Premier volet d'une série de cinq entretiens avec Nathalie Sarraute. Née en 1900, elle nous raconte son enfance écartelée entre des parents divorcés, l'un en Russie et l'autre en France. Elle se souvient de son goût très tôt pour la lecture et les langues. Elle aborde également son travail d'écriture et sa recherche méticuleuse de la bonne métaphore pour transmettre au lecteur une certaine sensation.
Dans ce premier entretien, Nathalie Sarraute parle de sa maison d'enfance à Ivanovo qu'elle vient tout juste de revoir mais dont il ne lui restait aucun souvenir. Elle l'avait quittée à l'âge de deux ans et y était repassée jusqu'à l'âge de 6 ou 7 ans. Puis elle évoque ses parents, sa mère a quitté son père et elle a vécu à Paris avec lui. Elle s'est tournée vers la lecture qu'elle adorait : "J'aimais beaucoup lire. Je n'avais pas besoin de beaucoup d'encouragements pour ça. [...] Je me rappelle avec ferveur les livres de la Bibliothèque rose." Fréquentant l'école maternelle en France, Nathalie Sarraute a appris les deux langues russe et française en même temps. "Quitter Saint-Petersbourg, c'est en même temps quitter ma mère.
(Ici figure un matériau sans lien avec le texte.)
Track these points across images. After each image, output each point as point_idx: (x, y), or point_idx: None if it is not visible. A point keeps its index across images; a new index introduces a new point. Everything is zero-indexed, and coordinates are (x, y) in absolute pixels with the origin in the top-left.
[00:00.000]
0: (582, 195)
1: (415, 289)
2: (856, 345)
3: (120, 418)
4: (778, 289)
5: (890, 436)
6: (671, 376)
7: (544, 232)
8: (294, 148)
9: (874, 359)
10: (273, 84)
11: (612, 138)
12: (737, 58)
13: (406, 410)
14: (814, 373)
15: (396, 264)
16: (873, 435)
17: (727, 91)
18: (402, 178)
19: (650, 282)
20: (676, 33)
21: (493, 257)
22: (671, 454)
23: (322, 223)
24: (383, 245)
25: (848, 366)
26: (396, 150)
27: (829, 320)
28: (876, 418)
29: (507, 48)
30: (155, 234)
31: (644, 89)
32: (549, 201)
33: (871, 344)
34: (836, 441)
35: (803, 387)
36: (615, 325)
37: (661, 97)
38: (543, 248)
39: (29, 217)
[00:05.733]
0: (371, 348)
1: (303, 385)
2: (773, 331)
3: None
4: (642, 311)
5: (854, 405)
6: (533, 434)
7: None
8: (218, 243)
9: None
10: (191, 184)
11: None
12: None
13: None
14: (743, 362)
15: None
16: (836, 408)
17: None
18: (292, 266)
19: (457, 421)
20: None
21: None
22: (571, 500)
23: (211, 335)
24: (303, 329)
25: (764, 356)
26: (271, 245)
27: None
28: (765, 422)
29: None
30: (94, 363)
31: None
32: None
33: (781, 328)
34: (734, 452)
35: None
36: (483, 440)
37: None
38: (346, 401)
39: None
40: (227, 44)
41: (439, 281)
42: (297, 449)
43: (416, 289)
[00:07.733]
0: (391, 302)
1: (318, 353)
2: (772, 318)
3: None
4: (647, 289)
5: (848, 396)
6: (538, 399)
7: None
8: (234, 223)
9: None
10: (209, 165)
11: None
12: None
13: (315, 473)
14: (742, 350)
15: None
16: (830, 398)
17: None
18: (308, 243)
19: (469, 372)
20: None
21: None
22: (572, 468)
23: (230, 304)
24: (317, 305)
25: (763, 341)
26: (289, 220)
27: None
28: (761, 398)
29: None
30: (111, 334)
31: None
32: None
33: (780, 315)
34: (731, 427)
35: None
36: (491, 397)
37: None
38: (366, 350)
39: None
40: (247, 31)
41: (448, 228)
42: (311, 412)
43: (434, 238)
Alors le retour ici était difficile."
Elle se souvient du sentiment d'horreur qui l'a submergée quand elle est partie en voyage en Russie vers 1936-1937 : "J'étais horrifiée par ce qu'il se passait, par la terreur, les arrestations..." Elle n'y est plus retournée jusqu'en 1956 et ne se sent pas particulièrement concernée par les événements qui s'y produisent, "ça ne suffit pas que ce soit le pays des parents", explique-t-elle.
L'écrivaine ne se définit pas comme "une très bonne lectrice", "trop prise par [ses] propres obsessions", elle dit avoir "l'impression d'être enfermée" : "Je crois que chaque écrivain est enfermé dans son univers à lui et que les autres, enfin, il les regarde pour voir ce qu'ils font... Je crois qu'on est très seul." Elle se dit "absorbée" par ses propres réflexions et sensations qu'elle tente de cerner au mieux, de les saisir grâce aux métaphores. Ce travail d'écriture est aussi un travail de réécriture, jusqu'à trouver "le rythme des métaphores pour rendre cette sensation qui n'est pas définissable".
Généralement, je lis ce qui m'intéresse au point de vue littéraire au moment où je travaille. C'est surtout ça, ce n'est pas une question de qualité, même. Enfin, comme ça, je feuillette et je regarde. Ça m'intéresse les recherches des autres sur le plan de la forme et du fond.
Elle se souvient des lectures qui l'ont marquée dans sa jeunesse, celles de Ponson du Terrail, ou les aventures de Fantômas aussi, "c'était la grande passion... la passion dévorante", s'exclame-t-elle. Dans son parcours scolaire, la littérature et les langues, dont le latin, lui ont apporté beaucoup de plaisir. Elle dit avoir "adoré" le latin, "ce fut une véritable passion".
Nous avions à l'époque des maîtresses d'école qui étaient remarquables, merveilleuses. C'était une vraie vocation. Une gentillesse à l'égard des élèves, une compréhension que j'ai trouvées là-bas qui étaient tout à fait extraordinaires. C'était l'école laïque française, l'école communale d'avant la guerre 14, je crois que c'est vraiment unique.
Brièvement, à la fin de l'entretien, elle revient sur son parcours scolaire, une licence d'anglais, une année à Oxford, une licence de droit. De son passage en Angleterre, Nathalie Sarraute dit que ce fut "une oasis, une période heureuse". Dans toutes ces brillantes études, son seul regret est de n'avoir pas appris l'italien, "j'ai commencé à apprendre l'italien plusieurs fois, puis je me suis arrêtée à chaque fois".